Fig.8.Simulation Result of Reconfigurable FIR Filter
The simulation result of Reconfigurable FIR filter is shown in the Fig.8 . The input sample X K is a 16-bit binary value and filter length C m is also a 16-bit binary value. Input values are applied to RU it produces four rows of 16-bit input samples by performing a shift operation. The 16-bit filter coefficients are partitioned into a group of four bits. Multiplication operations are performed between filter coefficients and the input samples. These partial products are finally added in the PAU by using an array of Kogge Stone Adders (KSA). Finally, from KSA filter output is obtained. To illustrate the functionality of the proposed architecture a 16-bit input sample Xk=0011001000010000 and filter coefficient cm=0011010001010110 with clock=1 and reset =0 are considered, then shift operation is performed on input sample, which gives four rows of input. The first row of input is the same as the input sample w1. For the second row of input, the first four bits of the MSB (0011) of input sample become LSB and this process continues w2, w3 and w4 are obtained. Filter coefficient cm is partitioned into a group of four bits which gives w5, w6, w7, and w8. The four rows of input w1, w2, w3, and w4 are multiplied with filter coefficients w8,w7,w6, and w5 then the output w9,w10,w11,w12 are obtained respectively. After that by using KSA the summation of w9, w10, w11 and w12 are performed. Finally, the filter output yk=1101011010111100 is obtained.

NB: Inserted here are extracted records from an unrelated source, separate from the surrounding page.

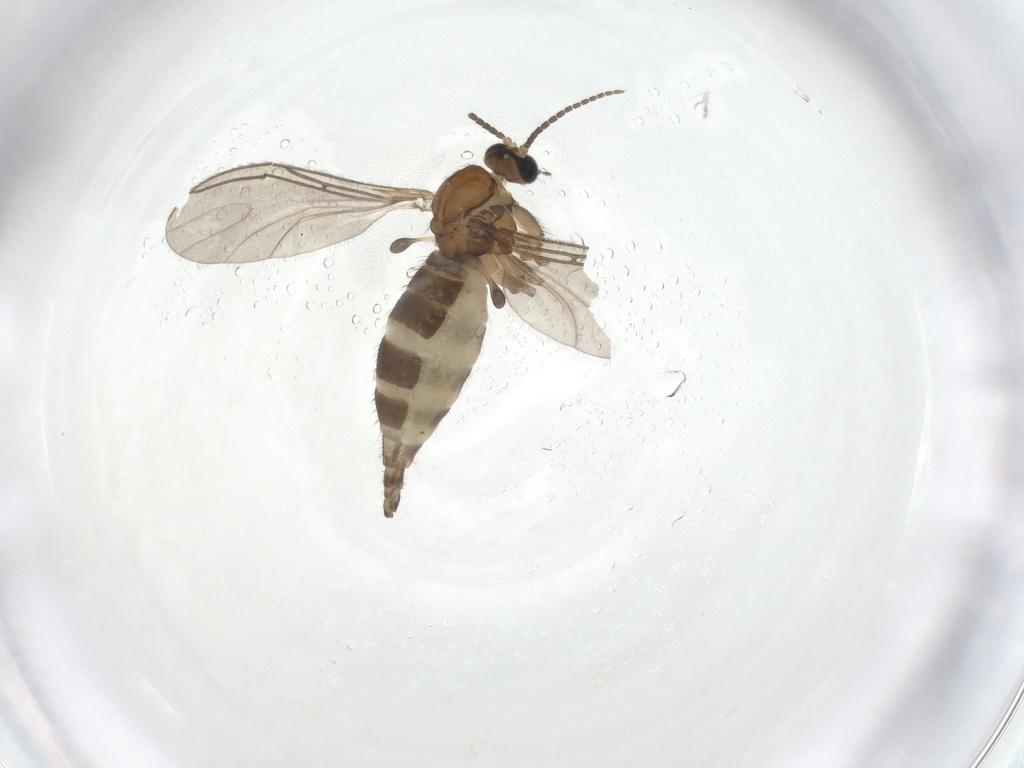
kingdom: Animalia
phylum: Arthropoda
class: Insecta
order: Diptera
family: Sciaridae
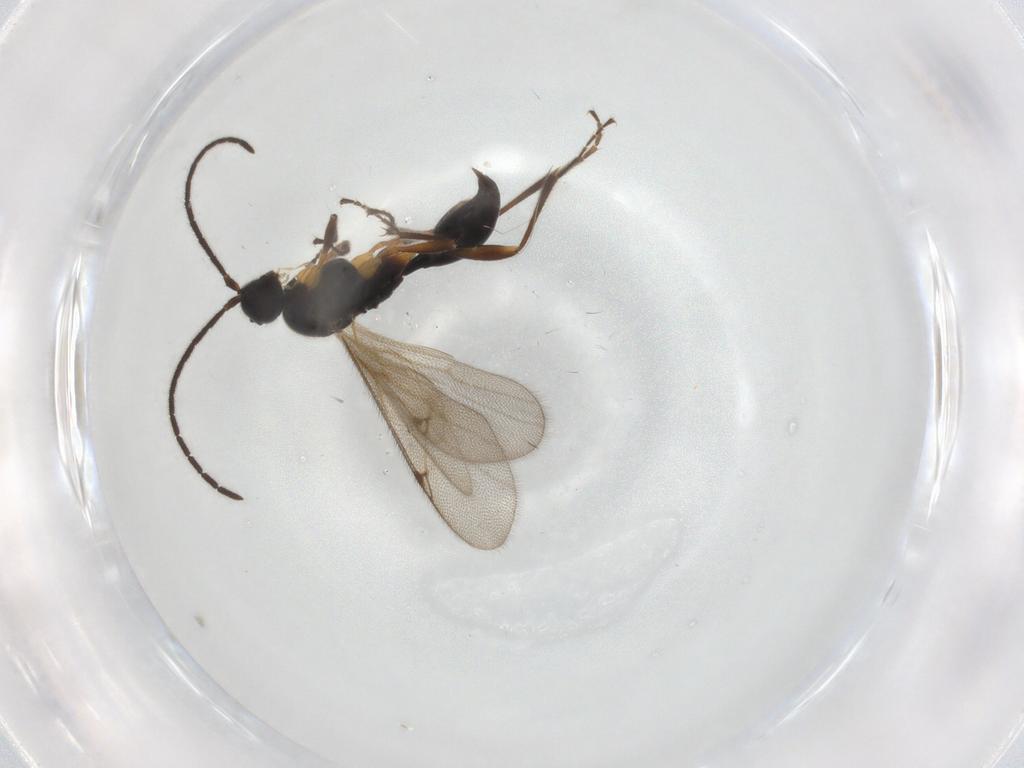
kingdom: Animalia
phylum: Arthropoda
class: Insecta
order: Hymenoptera
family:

Fig.9. Simulation Result of Fixed FIR Filter
The simulation result of Fixed FIR filter is shown in the Fig.9 . The input sample X is 8-bit binary value and having the filter length N=16. Input values are applied to RU it produces six input samples of 8-bit binary value. These input samples are multiplied by several constant coefficients using the MCM method. The outputs of all the MCM blocks are given to adder network it produce inner product values. The array of KSA is used in PAU for summation of all the inner product values. Finally, from KSA filter output is obtained. To illustrate the functionality of the proposed architecture a 8-bit input sample Xk=00011101 and fixed coefficient are considered. MCM operation is performed between the input sample and 4-wide MCM (h0, h1, h2, h3) having a width of 8-bit binary value then w1 is obtained. This process repeats for 8,12 and 16 wide MCM and the output obtained are w2, w3, w4, w5, w6, and w7. In adder network, these partial inner products are added which gives w8, w9, w10 and w11. After that by using KSA the summation of w8, w9, w10 and w11 are performed. Finally, the filter output yk is obtained. 
V. Conclusion
In this paper, a high-speed and area efficient transpose form block FIR filter is implemented for both Fixed and Reconfigurable applications. The proposed architecture is compared with that of RFIR and FFIR filter using Ripple Carry Adders (RCA) and Carry Select Adder (CSLA) in pipelined adder unit in terms of Area Delay Product (ADP). The proposed architecture has a better ADP than a RFIR and FFIR filter with RCA by 14.8% and 4.51% and is better than RFIR and FFIR filter with CSL by 19.4% and 17.9%. In the future, the area and delay can further be reduced in transpose form FIR filter by using Dadda multiplier in the Inner Product Unit.